Sections 12 to 24 of the Act provide for the calculation of the period of limitation. Some of the important provisions are stated below: 

  • Section 12: This section refers to the various exclusions of time in legal proceedings for computing the period of limitation. For example, Section 12(1) requires the date from which the period of limitation ought to start to be excluded from the calculation for any suit, appeal or application. 

  • Section 13: This section mandates that if an application for leave to sue or leave to appeal is filed by a pauper is rejected, then the time during which the pauper has been prosecuting in good faith for such leave should be excluded from the computation of period of limitation.  

  • Section 14: This section talks about the exclusion of time of proceedings initiated bonafidely in a court that does not have jurisdiction. In consonance with the principles of justice, equity and good conscience, this section will apply provided that the litigant exercised due diligence and acted in a bona fide manner. 

  • Section 15: This section refers to the exclusion of time in certain other cases. For example, Section 15(5) states that the time during which the defendant was not present in India shall be excluded from the computation of period of limitation for a suit. 

  • Section 16: This section deals with the effect of death on or before the accrual of right to due for which the cause of action must not arise before the concerned person dies. 

  • Section 17: This section deals with the effect of fraud or mistake wherein the limitation shall be calculated from the time when the fraud was discovered by the person against whom the fraud was committed.  

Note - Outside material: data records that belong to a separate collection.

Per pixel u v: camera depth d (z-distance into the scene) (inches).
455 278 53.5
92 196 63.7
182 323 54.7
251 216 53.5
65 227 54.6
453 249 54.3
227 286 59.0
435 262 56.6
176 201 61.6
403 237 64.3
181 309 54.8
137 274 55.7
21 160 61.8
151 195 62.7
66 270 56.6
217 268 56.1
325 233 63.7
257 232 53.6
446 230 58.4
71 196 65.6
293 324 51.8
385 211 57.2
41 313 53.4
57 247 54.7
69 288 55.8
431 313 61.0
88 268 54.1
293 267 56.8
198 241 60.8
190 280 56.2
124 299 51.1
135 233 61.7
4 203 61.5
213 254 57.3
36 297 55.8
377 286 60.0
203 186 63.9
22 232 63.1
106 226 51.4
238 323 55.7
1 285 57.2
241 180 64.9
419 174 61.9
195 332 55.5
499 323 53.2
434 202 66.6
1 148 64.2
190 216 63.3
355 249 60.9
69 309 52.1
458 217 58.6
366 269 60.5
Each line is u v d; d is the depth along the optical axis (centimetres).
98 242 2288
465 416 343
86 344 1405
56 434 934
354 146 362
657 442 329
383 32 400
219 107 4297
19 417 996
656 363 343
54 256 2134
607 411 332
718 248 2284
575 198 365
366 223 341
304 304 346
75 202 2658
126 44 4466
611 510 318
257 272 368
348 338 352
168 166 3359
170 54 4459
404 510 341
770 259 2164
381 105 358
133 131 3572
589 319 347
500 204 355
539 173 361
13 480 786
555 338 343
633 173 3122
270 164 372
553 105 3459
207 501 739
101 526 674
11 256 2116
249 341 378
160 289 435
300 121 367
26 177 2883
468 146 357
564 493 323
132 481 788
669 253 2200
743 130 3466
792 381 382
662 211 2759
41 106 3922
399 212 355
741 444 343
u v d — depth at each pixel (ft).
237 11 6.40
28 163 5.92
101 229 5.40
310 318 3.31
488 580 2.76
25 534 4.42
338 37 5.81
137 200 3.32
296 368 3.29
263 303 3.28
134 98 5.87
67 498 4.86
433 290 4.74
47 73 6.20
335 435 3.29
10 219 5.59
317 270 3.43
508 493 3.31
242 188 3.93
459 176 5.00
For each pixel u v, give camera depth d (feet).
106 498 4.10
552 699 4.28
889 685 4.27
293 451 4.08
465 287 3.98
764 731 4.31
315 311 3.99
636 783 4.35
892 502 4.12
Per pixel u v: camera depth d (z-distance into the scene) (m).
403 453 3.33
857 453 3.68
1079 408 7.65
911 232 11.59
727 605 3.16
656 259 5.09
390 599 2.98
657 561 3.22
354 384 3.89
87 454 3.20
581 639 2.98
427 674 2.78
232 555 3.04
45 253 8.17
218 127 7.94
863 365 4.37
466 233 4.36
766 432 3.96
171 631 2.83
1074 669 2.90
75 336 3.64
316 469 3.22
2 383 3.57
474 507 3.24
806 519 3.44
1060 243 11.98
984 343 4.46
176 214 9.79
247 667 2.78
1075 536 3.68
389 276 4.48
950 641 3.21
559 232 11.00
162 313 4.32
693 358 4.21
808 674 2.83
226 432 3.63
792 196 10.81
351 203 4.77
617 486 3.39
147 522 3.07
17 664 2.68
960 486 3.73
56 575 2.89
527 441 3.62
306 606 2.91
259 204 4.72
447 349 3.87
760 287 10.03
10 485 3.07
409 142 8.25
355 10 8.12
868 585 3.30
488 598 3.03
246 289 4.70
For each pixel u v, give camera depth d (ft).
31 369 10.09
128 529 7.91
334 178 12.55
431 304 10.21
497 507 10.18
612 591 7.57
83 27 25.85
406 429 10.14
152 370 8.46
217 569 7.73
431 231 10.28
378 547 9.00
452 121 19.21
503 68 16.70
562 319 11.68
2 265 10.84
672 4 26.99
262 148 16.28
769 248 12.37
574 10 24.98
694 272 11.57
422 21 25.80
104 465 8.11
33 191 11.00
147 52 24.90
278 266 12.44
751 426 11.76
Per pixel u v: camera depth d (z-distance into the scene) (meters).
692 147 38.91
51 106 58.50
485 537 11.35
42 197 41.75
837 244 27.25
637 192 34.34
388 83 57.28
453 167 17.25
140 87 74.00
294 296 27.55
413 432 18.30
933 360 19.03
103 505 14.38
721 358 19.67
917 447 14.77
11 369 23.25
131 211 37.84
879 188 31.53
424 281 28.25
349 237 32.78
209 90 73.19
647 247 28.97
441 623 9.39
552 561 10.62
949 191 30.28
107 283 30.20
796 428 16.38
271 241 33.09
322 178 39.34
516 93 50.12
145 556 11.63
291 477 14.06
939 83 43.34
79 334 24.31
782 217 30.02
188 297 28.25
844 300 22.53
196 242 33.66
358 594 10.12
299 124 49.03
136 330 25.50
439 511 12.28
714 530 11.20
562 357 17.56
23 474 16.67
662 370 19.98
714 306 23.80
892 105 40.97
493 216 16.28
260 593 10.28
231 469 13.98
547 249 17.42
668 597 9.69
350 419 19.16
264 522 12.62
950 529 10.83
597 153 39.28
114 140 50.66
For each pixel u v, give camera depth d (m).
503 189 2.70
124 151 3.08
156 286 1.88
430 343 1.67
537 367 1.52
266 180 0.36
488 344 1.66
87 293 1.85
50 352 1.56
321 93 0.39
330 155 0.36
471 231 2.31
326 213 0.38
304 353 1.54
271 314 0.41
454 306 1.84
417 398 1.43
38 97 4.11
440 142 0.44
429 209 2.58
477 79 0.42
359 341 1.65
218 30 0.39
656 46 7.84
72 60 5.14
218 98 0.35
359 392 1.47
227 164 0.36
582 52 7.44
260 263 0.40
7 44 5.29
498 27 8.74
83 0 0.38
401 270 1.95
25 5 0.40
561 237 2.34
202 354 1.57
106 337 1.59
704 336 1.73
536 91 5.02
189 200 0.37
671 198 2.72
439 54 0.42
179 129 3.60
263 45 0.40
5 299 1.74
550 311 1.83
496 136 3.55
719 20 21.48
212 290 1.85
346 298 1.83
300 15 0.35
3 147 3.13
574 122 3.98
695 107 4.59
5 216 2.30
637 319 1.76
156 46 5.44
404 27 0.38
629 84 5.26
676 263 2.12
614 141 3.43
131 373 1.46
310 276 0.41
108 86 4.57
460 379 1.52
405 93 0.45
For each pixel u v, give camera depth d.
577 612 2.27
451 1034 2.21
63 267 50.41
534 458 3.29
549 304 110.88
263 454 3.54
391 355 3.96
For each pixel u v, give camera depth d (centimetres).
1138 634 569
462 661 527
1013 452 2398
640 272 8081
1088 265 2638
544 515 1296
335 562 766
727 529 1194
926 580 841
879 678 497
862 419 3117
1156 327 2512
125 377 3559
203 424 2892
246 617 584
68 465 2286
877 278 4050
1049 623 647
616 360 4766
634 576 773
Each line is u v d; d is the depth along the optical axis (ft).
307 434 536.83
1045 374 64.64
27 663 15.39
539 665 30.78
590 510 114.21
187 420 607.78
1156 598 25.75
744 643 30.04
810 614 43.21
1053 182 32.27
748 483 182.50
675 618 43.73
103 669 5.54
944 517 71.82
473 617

  • Section 22: This section provides for the computation of a fresh period of limitation in cases of a continuing breach of contract or a continuing tort for every moment of the time during which such breach continues to persist. 

  1. CONCLUSION 

Through the enactment of the Limitation Act, 1963, there is now a law in place to keep a check on the inordinate delays in litigation by dismissing the suits which are time-barred. It re-emphasises on the point that the law supports those who vigilant about their rights and remedies. Furthermore, it also seeks to reassure the common man who, given the present state of affairs, is riddled with worries about never-ending litigation and the financial burden it entails.